Mediacaca le dedica un discurso que empieza así:

—¡Muy bien, pequeña neurótica marginada y resentida! ¡Me la suda si tus compañero te hacen putadas, quizá tendrías que pensar por qué te eligen como chiva expiatoria, qué les has hecho tú para que te tengan tirria, pero quiero que sepas que no estoy dispuesto...!

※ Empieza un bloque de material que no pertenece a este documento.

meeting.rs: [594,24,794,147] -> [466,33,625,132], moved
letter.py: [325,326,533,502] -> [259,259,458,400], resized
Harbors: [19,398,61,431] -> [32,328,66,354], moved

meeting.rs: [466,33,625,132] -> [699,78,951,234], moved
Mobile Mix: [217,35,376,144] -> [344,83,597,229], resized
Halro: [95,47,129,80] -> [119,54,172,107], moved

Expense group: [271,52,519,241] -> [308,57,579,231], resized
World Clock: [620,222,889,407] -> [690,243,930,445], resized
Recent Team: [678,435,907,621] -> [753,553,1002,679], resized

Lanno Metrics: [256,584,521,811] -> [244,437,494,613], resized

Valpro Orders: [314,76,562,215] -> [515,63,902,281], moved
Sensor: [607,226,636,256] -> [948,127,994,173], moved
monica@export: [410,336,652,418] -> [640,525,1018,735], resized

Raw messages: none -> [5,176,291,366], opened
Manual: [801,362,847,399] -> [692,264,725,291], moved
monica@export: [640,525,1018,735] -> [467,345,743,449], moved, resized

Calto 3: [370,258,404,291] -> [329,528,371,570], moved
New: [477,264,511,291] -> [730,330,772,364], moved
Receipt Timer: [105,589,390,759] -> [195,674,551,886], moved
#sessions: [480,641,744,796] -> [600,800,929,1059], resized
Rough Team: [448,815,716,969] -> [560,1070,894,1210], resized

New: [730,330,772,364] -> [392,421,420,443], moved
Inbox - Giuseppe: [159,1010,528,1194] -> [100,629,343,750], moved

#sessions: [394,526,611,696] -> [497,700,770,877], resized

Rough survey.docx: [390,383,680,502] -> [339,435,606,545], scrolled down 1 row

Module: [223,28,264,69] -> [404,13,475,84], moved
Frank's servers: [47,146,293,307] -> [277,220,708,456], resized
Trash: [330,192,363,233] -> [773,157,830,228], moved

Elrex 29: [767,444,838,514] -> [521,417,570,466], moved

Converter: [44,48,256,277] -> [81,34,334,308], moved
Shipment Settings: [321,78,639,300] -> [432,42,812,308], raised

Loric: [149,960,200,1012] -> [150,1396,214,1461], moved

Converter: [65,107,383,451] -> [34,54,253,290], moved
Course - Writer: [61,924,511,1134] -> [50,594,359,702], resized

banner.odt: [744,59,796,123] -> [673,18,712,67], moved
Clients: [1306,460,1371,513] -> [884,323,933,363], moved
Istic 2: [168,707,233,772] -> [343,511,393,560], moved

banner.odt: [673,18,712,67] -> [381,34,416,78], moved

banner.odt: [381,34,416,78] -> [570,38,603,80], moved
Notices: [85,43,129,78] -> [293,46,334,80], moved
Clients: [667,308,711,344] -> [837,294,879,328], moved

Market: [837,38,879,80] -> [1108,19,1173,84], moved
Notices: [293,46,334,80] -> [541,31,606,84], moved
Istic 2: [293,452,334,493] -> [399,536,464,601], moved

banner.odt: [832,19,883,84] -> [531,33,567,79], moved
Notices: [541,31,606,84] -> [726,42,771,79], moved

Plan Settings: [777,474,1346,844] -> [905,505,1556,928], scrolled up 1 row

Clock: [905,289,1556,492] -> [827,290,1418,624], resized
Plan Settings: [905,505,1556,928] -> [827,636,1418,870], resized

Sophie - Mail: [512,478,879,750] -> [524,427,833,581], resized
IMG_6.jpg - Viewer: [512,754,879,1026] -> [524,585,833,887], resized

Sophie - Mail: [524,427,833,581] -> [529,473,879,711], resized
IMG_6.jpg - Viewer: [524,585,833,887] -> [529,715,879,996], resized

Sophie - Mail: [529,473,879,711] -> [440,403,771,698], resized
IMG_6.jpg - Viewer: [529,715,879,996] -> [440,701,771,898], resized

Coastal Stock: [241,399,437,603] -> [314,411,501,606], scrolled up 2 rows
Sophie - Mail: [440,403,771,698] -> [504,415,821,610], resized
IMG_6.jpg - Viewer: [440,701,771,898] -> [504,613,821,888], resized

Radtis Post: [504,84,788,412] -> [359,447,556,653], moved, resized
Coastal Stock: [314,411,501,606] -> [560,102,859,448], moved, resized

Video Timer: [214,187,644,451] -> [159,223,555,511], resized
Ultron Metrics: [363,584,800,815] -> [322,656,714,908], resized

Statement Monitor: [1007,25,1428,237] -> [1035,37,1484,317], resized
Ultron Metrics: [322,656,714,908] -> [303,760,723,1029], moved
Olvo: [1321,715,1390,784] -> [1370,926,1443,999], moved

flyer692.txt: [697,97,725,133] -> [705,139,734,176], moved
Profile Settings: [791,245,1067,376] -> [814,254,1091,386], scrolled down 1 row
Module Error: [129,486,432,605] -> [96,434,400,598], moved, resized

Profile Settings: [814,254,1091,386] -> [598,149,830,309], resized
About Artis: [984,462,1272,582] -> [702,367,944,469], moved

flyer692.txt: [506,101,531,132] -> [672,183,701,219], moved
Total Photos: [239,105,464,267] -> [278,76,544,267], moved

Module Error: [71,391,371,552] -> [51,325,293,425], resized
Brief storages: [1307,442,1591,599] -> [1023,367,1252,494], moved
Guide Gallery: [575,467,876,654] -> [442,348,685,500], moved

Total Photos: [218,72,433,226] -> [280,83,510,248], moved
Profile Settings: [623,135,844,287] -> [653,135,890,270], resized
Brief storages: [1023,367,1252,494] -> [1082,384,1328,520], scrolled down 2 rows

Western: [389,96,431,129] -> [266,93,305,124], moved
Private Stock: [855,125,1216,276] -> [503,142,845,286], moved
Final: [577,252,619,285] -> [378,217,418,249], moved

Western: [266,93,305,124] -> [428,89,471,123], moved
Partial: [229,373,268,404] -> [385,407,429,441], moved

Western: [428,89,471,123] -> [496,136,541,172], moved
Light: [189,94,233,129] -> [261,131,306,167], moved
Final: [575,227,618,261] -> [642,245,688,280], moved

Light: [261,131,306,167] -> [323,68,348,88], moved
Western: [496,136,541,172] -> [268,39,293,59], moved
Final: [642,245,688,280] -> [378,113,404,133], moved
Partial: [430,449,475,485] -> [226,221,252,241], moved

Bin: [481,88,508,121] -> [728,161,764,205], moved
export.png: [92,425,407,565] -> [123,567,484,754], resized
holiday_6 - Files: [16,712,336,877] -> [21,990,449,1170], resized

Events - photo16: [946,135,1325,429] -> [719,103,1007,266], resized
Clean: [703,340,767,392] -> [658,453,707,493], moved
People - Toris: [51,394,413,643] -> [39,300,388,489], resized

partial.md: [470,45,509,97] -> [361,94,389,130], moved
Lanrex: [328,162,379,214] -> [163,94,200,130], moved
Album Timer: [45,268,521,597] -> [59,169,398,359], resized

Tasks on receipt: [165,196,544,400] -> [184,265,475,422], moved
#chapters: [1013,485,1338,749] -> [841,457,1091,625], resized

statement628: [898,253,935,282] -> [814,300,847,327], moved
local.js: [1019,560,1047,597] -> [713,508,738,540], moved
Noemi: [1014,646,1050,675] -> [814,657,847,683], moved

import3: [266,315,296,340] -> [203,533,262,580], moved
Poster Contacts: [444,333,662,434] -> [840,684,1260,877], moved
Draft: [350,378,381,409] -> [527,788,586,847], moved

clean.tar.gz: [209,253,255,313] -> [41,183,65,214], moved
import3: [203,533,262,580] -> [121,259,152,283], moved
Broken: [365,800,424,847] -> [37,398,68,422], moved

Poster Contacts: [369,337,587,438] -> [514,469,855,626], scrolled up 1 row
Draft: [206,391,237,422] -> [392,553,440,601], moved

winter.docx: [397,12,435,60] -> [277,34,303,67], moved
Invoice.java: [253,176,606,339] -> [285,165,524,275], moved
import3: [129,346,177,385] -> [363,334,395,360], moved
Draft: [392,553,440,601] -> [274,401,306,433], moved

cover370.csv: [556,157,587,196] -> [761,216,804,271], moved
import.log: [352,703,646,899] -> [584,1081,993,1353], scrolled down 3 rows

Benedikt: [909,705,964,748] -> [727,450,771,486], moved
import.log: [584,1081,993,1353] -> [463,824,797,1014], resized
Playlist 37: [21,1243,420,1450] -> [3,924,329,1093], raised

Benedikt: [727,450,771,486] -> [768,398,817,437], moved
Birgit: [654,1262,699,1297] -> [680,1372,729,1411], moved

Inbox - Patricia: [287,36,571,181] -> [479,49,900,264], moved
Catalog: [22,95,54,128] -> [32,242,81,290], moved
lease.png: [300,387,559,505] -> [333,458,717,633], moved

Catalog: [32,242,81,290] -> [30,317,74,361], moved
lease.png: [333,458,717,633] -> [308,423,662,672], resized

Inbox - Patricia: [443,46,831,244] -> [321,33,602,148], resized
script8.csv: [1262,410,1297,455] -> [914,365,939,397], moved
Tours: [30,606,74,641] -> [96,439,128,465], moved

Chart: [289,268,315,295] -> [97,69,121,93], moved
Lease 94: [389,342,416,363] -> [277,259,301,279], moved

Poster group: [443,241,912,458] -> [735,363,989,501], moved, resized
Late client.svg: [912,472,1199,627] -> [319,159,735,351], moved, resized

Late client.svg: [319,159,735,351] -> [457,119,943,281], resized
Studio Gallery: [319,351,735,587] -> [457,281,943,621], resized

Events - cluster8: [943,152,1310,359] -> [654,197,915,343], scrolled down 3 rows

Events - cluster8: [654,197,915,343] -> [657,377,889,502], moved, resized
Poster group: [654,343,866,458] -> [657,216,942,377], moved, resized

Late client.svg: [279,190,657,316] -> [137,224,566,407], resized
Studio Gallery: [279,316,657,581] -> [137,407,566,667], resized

Eva sale llorando amargamente del despacho del director. Un llanto tan sentido que rompe el corazón. Pero nadie se acerca para consolarla.

Porque es la Chica Sinn.

Se salta la última clase. No quiere que nadie la vea llorar.

Sale chocando con el marco de la puerta.

Una profesora que se llama Adelaida la ve salir de aquella manera y se le forma un nudo en la garganta.